### TASK DETAILS
Please retype the records below exactly, from the first line down to and including the line with "help you to".

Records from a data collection
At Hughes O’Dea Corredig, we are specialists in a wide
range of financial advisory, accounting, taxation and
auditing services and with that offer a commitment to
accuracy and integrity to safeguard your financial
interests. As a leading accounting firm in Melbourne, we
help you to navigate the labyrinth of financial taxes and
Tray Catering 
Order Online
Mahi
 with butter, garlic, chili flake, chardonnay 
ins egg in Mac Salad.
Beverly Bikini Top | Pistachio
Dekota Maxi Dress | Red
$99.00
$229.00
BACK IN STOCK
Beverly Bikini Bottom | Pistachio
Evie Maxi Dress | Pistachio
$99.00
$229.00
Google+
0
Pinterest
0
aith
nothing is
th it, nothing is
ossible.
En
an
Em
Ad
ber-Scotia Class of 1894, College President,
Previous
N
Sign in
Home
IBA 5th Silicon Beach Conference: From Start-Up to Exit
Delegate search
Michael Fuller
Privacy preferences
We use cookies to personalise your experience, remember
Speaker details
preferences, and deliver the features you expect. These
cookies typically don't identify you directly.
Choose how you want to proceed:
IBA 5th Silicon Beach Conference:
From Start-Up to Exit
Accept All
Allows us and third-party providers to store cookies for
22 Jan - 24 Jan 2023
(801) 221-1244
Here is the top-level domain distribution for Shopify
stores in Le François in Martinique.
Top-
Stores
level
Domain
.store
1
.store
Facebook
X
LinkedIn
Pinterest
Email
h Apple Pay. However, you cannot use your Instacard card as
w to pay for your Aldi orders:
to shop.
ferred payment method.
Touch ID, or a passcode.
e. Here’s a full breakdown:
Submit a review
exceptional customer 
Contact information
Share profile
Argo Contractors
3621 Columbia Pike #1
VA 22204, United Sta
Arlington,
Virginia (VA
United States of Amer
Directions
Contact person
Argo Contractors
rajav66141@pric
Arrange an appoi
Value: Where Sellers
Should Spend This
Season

### ANSWER BELOW
At Hughes O’Dea Corredig, we are specialists in a wide
range of financial advisory, accounting, taxation and
auditing services and with that offer a commitment to
accuracy and integrity to safeguard your financial
interests. As a leading accounting firm in Melbourne, we
help you to navigate the labyrinth of financial taxes and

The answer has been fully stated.